July 1 march

Police used physical 'pressure-point tactics' to clear Chater Road

PUBLISHED : Thursday, 03 July, 2014, 3:26am
UPDATED : Thursday, 03 July, 2014, 8:56am

Police used numbing "pressure point tactics" to haul reluctant protesters away from their sit-in in Chater Road early yesterday.

They also divided the demonstrators into small groups to make them easier to control.

The tactics were revealed as the force came under fire for "needlessly" arresting more than 500 people in the absence of any violence or scuffles.

As columns of police reinforcements arrived at 1.30am, the demonstrators braced for pepper spray, water cannon or even tear gas.

But the force had a different game plan.

"Breaking them into small groups helped us control them better," a police source said. "Our vital concern was the safety of protesters and our officers."

Protesters were seen being lifted off the ground, sometimes by as many as four or five officers. Others were taken away in wheelchairs. All were loaded onto coaches and shuttled to the temporary detention centre at the Police College in Aberdeen.

Officers were seen covering protesters' mouths, twisting their necks and bending their elbows, drawing an outcry from students and onlookers.

But the police source said officers were just employing pressure point tactics.

"For those who defied our repeated orders to leave and refused to release their arms, officers controlled them by pressing their nerve points," he said.

This caused a temporary numbness and a tingling sensation so that officers could separate and remove them one by one.

"To prevent protesters putting up a struggle while being taken away, their hands were bent inward," the police source said, adding that this was to prevent them from falling on to the ground.

But Anson Chan Fang On-sang, convenor of think tank Hong Kong 2020 and a former chief secretary, criticised police handling of the situation.
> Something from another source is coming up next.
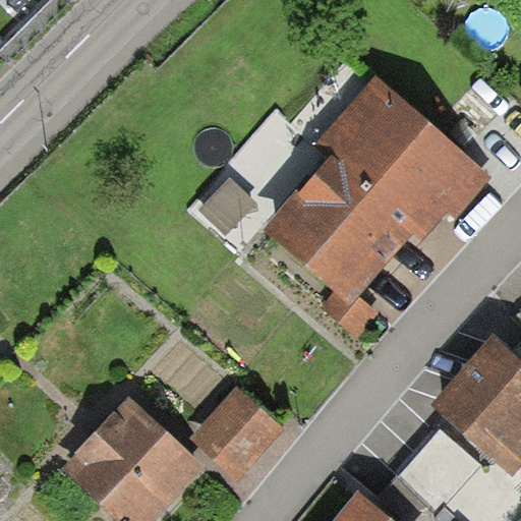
[(498,179),(373,76),(315,145),(333,159),(266,239),(336,296),(326,308),(356,334),(375,310),(362,298),(411,239),(424,250),(450,220),(458,227),(498,179)]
"There wasn't any violence or scuffles. Why did police have to arrest more than 500 people?" she asked. "Police are giving people the impression that they are treating citizens as their enemies."

The operation began at 1.30am with the roar of police megaphones warning protesters in English that they were taking part in an unlawful assembly.

Journalists were also told to leave the area, but were then confined to pens, surrounded by police and unable to move freely in the protest grounds.

First to leave were the leaders of the movement, including Federation of Students secretary general Alex Chow Yong-kang, who sought to rally the protesters as the arrests were being made.

"You are violating the constitution! The whole world will know how ugly the Hong Kong police and government is!" he shouted to police before he was taken away. With the leaders of the protest gone, the officers moved in on the main body.

Most protesters put up only minimal resistance. Each time someone was removed, bystanders and fellow protesters shouted out the police officer's badge number and chanted "stop using violence".